The accumulation of foreclosed houses is by no means unique to Belmont Cragin or the city of Chicago, where nearly 23,000 foreclosure filings were made last year, according to the Woodstock Institute, which tracks housing developments in the region. In the first half of this year, foreclosure filings in the six-county region topped 39,200, a 37 percent increase over the first half of 2009, according to the institute.
Foreclosure filings jumped 95 percent in Palatine during the first six months of 2010, according to Woodstock data. Foreclosures in Rolling Meadows increased 55 percent; in Hoffman Estates, 86 percent; and Crystal Lake, 75 percent, underscoring the reality that the foreclosure crisis is having a bigger impact in the suburbs.
“You’re already seeing it in northwest Cook County, and you’ll see more of it in DuPage, Lake and a lot of places that have not had high (foreclosure) rates,” said Geoff Smith, senior vice president of the Woodstock Institute.
As foreclosure filings have mounted — there were more than 11,100 in Chicago alone during the first half of the year — Smith said the “shock value has worn off” with much of the public.
Belmont Cragin, which began stirring as a neighborhood in the 1830s after George Merrill opened a saloon at Armitage and Grand avenues, symbolizes the challenge that cities across the country face as the number of foreclosures grows. It struggles with high unemployment, stagnant or falling wages, and tight credit that discourages or stifles private investment.

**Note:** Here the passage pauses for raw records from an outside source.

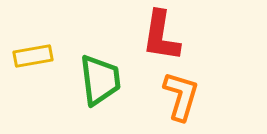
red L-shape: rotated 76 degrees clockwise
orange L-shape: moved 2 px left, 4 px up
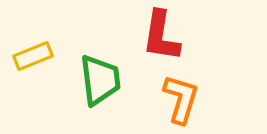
yellow rectangle: rotated 12 degrees counterclockwise
orange L-shape: moved 3 px down
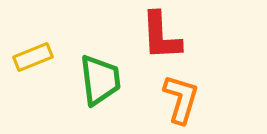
red L-shape: rotated 12 degrees counterclockwise
yellow rectangle: moved 1 px down
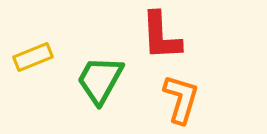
green trapezoid: rotated 144 degrees counterclockwise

Belmont Cragin, formerly an immigrant working-class neighborhood notable for small mom-and-pop storefronts on Belmont Avenue that sported signs in English and Polish, has substantially redefined itself during the last two decades. Hispanics, which comprised 30 percent of the population in 1990, now represent more than 65 percent of the 78,000 people living in the neighborhood, according to the Census Bureau. And even as property values skyrocketed in the mid-2000s, income levels stayed relatively flat, helping create a housing market that could not sustain itself when the subprime bubble burst.
“We have not hit bottom,” said Art Neville, vice president and senior loan officer at Community Savings Bank, a local lender. “A 40 to 50percent drop in housing values is not unusual in Belmont Cragin. It’s one of the more harder-hit neighborhoods.”

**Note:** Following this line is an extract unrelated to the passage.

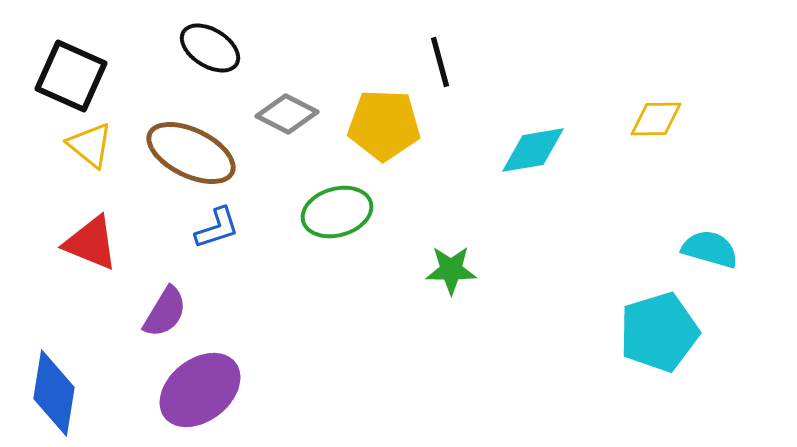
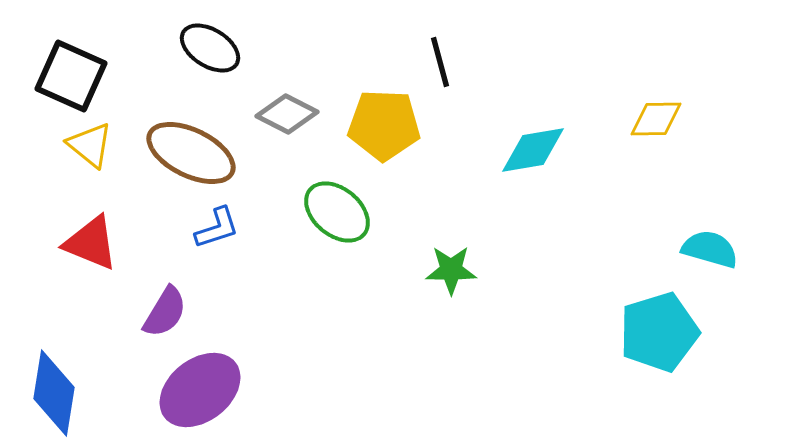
green ellipse: rotated 56 degrees clockwise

Felix Ayala lost his $352,000 home earlier this year after living in it for seven years. The economic slump of late 2008 led to a dramatic cut in his work hours as a restaurant waiter. Ayala sought a modification in his loan agreement in early 2009, but the bank foreclosed on him. “It just depresses you,” said Ayala, whose work schedule is diminished and sporadic.
Short of any unforeseeable new government assistance, the neighborhood’s fortunes hinge on a substantial reduction in unemployment, which in Chicago is at its highest level in 25 years.
“People have lost jobs,” Neville said. “We used to give loans partly based on overtime slips. Now overtime has gone away, and you’re seeing people working 30 to 32 hours a week instead of 50 to 55.”
The damage to the community is substantially covered up, due largely to pride and a concern about the negative effects abandoned homes have on adjoining properties. Neighbors mow the yards of those who have moved out. Some things, though, are tougher to deal with, like the abandoned home on Mango Avenue, where neighbors say squatters moved into the basement six months ago, coming late at night and leaving early in the morning, presumably for work.
In the meantime, foreclosure filings mount, documented by official notices in Chicago’s Northwest Side Press. On any given week, foreclosures will consume a quarter to a third of the weekly’s pages.